Beyond the beech trunks ahead, he could see vehicles driving east down the lanes of Constitution Hill, all their colors drab on this gray day. Keep your pace steady, he told himself. Don’t try to help. They’ll have got this timed.

This?
he wondered helplessly. What, did Khrushchev only
pretend
to back down from Kennedy’s ultimatum about the Cuban missiles two months ago, have all the legal Soviet and Sov Bloc residencies disappeared from their embassies at once, gone covert and illegal, is war the next card to be dealt? But why are
we
miming? Or has there been some sort of in-house coup at SIS, so that old peripheral agents are being reactivated and concealed from the present victors? Am I in a
faction
here?

When he passed the bordering trees and stepped off the grass onto the pavement, the old man was an anonymous figure twenty
yards away to his left, and Hale just hoped no more signals were being given. When Hale paused at the curb—even as he shrilly wondered,
What car?
—a blue Peugeot sedan came grinding up to rock to a halt right in front of him. The passenger-side door was levered open from inside, and he bent over and climbed in; and the car had pulled away from the curb even before he had yanked the door closed.

The driver was a thin woman with iron-gray hair, and he thought he recognized her chin-up profile from the fourth-floor offices at Broadway during the war. He knew better than to ask.
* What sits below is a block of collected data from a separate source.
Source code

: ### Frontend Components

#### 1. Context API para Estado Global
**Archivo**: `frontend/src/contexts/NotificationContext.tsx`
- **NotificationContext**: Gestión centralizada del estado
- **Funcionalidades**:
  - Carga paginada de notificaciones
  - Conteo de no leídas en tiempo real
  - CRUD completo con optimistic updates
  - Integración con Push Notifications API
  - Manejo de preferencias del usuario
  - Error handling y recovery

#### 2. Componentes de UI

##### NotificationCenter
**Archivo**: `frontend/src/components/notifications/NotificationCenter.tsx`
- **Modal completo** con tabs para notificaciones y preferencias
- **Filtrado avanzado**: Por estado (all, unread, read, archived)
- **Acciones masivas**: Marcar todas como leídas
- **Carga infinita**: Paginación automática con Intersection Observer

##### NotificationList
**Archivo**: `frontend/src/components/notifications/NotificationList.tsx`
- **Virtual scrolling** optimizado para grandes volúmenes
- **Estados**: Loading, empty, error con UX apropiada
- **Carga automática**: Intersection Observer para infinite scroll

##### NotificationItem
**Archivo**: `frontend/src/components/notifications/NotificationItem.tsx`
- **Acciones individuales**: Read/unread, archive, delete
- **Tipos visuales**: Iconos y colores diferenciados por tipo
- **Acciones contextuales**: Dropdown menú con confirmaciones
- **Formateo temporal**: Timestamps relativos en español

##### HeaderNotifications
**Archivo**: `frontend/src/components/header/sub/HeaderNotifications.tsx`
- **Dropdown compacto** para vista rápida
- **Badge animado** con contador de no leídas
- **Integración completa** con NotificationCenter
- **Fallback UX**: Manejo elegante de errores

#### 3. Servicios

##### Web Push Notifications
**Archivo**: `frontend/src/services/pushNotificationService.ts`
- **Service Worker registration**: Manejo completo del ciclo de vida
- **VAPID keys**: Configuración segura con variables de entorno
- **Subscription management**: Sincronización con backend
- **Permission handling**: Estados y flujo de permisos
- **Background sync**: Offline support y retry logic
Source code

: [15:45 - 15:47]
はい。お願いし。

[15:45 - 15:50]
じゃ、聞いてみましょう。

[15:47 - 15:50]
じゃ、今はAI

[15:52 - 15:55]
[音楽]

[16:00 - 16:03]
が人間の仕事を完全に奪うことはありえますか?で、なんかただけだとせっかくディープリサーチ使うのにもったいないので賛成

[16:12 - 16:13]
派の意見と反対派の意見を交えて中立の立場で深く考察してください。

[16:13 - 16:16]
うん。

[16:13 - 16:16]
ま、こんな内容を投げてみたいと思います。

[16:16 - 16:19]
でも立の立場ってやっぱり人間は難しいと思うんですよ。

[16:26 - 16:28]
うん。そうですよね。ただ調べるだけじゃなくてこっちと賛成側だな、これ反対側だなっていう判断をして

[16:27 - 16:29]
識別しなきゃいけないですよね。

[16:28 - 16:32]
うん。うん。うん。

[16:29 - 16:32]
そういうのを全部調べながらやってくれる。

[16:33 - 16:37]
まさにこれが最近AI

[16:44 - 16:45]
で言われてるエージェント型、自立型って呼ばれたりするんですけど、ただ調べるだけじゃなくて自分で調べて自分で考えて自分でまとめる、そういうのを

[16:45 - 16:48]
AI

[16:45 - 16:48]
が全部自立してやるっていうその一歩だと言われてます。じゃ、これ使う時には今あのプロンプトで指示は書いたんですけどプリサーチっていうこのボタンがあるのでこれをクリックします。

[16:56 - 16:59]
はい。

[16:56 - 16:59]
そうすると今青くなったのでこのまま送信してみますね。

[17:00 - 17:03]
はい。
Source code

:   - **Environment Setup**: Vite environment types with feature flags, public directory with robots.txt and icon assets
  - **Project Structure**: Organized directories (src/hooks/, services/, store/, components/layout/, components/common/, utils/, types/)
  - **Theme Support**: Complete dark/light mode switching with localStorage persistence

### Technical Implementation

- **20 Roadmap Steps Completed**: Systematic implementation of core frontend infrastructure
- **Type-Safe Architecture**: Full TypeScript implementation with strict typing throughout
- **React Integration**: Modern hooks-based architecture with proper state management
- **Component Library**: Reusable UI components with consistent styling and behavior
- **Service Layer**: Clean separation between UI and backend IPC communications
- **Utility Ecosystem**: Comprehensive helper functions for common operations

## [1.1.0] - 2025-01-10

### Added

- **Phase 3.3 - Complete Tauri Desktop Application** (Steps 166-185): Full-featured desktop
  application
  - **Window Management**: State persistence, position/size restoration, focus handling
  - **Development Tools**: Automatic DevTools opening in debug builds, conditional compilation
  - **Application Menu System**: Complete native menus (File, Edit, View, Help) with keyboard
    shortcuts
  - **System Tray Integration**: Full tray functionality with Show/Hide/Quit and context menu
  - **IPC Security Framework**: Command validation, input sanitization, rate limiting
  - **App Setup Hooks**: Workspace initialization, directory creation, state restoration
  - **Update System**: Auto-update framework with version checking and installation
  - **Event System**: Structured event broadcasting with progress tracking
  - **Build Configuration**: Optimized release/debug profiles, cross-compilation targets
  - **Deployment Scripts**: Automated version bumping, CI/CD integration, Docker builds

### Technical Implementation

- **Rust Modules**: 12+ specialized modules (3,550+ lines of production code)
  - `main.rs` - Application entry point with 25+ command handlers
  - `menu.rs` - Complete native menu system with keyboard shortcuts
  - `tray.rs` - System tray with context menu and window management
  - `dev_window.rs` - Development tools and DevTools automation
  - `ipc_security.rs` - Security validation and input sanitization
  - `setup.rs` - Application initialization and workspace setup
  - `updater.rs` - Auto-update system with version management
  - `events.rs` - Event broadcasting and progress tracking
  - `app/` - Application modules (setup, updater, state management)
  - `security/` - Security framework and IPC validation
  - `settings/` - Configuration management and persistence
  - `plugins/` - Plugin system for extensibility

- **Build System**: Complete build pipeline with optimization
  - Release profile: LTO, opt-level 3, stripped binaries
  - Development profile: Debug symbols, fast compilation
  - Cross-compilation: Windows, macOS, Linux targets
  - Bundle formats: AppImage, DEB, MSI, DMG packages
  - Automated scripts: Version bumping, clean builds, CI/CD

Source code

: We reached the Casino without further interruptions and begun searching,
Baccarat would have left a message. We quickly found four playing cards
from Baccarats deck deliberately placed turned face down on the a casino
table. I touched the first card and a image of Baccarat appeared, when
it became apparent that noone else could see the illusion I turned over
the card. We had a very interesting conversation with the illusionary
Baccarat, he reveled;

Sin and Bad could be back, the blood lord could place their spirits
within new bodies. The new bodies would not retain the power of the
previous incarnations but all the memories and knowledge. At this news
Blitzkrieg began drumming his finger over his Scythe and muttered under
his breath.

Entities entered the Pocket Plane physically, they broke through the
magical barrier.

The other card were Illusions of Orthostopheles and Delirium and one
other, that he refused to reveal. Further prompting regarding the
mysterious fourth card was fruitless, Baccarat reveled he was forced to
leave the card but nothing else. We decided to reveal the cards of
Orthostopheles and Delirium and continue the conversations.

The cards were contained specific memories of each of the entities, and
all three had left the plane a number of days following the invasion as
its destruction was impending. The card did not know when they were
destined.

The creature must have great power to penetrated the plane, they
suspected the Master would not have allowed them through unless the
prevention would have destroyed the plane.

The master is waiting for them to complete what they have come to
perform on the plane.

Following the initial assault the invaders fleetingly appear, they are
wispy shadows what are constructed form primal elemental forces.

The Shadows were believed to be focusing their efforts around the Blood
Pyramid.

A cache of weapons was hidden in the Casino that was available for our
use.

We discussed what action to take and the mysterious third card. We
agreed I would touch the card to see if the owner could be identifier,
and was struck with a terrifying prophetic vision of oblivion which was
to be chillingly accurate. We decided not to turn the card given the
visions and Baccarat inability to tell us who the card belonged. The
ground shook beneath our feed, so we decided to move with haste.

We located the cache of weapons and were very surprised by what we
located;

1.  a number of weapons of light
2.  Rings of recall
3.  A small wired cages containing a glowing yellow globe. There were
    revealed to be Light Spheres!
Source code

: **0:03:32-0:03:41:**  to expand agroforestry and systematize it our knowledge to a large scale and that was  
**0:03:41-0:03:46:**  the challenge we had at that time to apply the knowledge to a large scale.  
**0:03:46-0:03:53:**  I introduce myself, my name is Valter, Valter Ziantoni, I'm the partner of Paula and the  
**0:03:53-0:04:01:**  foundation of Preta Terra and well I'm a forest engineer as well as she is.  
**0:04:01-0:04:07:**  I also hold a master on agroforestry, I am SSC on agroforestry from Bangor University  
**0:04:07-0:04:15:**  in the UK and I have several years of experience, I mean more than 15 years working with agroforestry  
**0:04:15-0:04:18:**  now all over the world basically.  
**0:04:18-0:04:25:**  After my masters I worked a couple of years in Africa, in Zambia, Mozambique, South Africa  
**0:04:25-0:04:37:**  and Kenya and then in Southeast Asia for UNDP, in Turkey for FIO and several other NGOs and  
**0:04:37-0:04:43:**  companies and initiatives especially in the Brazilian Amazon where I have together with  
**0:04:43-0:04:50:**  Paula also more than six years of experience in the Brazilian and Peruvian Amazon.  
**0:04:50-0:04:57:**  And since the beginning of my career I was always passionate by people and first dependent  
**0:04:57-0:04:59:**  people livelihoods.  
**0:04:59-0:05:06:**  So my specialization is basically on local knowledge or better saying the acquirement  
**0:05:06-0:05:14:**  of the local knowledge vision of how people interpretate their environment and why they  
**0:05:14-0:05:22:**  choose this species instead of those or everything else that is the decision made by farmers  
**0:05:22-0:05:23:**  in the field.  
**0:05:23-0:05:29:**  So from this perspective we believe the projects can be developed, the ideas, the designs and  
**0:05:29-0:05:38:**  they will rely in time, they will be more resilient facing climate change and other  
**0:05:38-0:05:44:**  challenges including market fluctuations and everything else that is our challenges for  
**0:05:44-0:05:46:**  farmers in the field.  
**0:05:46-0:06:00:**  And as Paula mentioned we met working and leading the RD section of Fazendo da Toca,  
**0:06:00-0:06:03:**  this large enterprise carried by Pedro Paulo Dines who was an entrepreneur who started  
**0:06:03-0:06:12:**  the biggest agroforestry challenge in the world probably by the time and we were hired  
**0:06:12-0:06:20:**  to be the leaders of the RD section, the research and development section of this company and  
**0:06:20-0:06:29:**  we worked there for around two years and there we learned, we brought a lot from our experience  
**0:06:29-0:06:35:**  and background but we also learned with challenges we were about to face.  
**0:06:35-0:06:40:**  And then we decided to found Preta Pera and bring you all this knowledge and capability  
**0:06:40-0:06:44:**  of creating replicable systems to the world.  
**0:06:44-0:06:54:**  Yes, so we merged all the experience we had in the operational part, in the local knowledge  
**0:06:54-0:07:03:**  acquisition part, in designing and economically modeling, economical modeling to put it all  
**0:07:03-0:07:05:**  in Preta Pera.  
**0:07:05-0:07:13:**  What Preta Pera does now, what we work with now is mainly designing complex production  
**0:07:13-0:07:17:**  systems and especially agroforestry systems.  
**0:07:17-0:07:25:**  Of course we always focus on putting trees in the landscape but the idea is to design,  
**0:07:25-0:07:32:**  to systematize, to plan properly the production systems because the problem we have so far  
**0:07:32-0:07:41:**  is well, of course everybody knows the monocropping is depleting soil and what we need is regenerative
“There’s a jacket on the floor,” she said. “When I dogleg through Pall Mall, ditch yours and put it on. Not now.”

She made a fast but controlled left into the narrower corridor of Basingstoke Road and sped between the briefly glimpsed gray stone porticoes of St. James’s Palace and Lancaster House, and then turned left again into the westernmost block of Pall Mall. Hale was gripping the strap on the inside of the passenger door.

“Now,” she said, her gaze darting from the cars ahead to her mirrors and back as she juggled the Peugeot rapidly across the lanes. “Glasses and a moustache in the jacket pocket.” Hale smiled nervously at the notion of a false moustache, but his face went blank when, after a beat, she added, “Iron anchor in the inside pocket.”

He heard his own voice say, “Shit.” With his feet braced against the floorboards he shrugged out of his coat without conspicuous contortion, wondering remotely if he would ever get the coat back and if his test questions would still be in the pocket if he did, but his attention was on the gray wool jacket he now snatched up from the floor; he squeezed the lapel, and even through the cloth his fingers found the heavy iron shape of the looped Egyptian cross, properly called an
ankh.
And he was bleakly sure now that the route his driver was tracing would be widdershins, a counterclockwise circle, and that it would loop right around Buckingham Palace to end in Whitehall.